Saved entries:
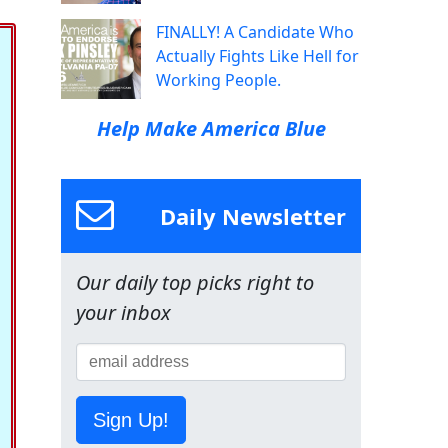
FINALLY! A Candidate Who
Actually Fights Like Hell for
Working People.
Help Make America Blue
Daily Newsletter
Our daily top picks right to
your inbox
Sign Up!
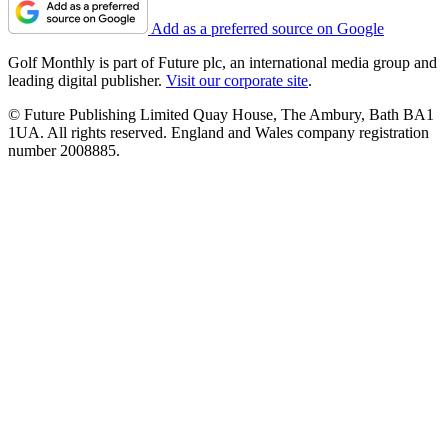
Add as a preferred source on Google
Golf Monthly is part of Future plc, an international media group and
leading digital publisher.
Visit our corporate site
.
© Future Publishing Limited Quay House, The Ambury, Bath BA1
1UA. All rights reserved. England and Wales company registration
number 2008885.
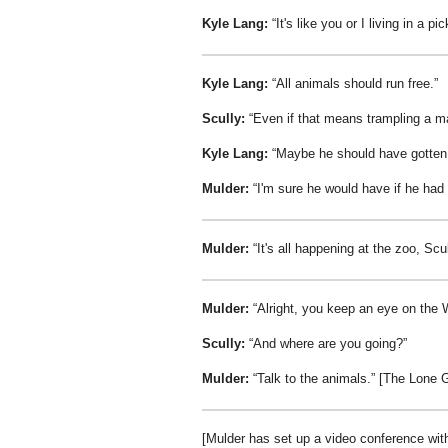
Kyle Lang:
It's like you or I living in a pic
Kyle Lang:
All animals should run free.
Scully:
Even if that means trampling a m
Kyle Lang:
Maybe he should have gotten 
Mulder:
I'm sure he would have if he had
Mulder:
It's all happening at the zoo, Scul
Mulder:
Alright, you keep an eye on the
Scully:
And where are you going?
Mulder:
Talk to the animals.
[The Lone 
[Mulder has set up a video conference wi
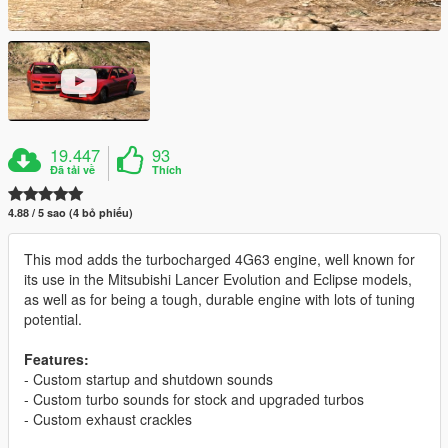
19.447
93
Đã tải về
Thích
4.88 / 5 sao (4 bỏ phiếu)
This mod adds the turbocharged 4G63 engine, well known for
its use in the Mitsubishi Lancer Evolution and Eclipse models,
as well as for being a tough, durable engine with lots of tuning
potential.
Features:
- Custom startup and shutdown sounds
- Custom turbo sounds for stock and upgraded turbos
- Custom exhaust crackles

| Request |
Copy out every line above without change, dropping the pictures.

| Solution |
FINALLY! A Candidate Who
Actually Fights Like Hell for
Working People.
Help Make America Blue
Daily Newsletter
Our daily top picks right to
your inbox
Sign Up!
Add as a preferred source on Google
Golf Monthly is part of Future plc, an international media group and
leading digital publisher.
Visit our corporate site
.
© Future Publishing Limited Quay House, The Ambury, Bath BA1
1UA. All rights reserved. England and Wales company registration
number 2008885.
Kyle Lang:
It's like you or I living in a pic
Kyle Lang:
All animals should run free.
Scully:
Even if that means trampling a m
Kyle Lang:
Maybe he should have gotten 
Mulder:
I'm sure he would have if he had
Mulder:
It's all happening at the zoo, Scul
Mulder:
Alright, you keep an eye on the
Scully:
And where are you going?
Mulder:
Talk to the animals.
[The Lone 
[Mulder has set up a video conference wi
19.447
93
Đã tải về
Thích
4.88 / 5 sao (4 bỏ phiếu)
This mod adds the turbocharged 4G63 engine, well known for
its use in the Mitsubishi Lancer Evolution and Eclipse models,
as well as for being a tough, durable engine with lots of tuning
potential.
Features:
- Custom startup and shutdown sounds
- Custom turbo sounds for stock and upgraded turbos
- Custom exhaust crackles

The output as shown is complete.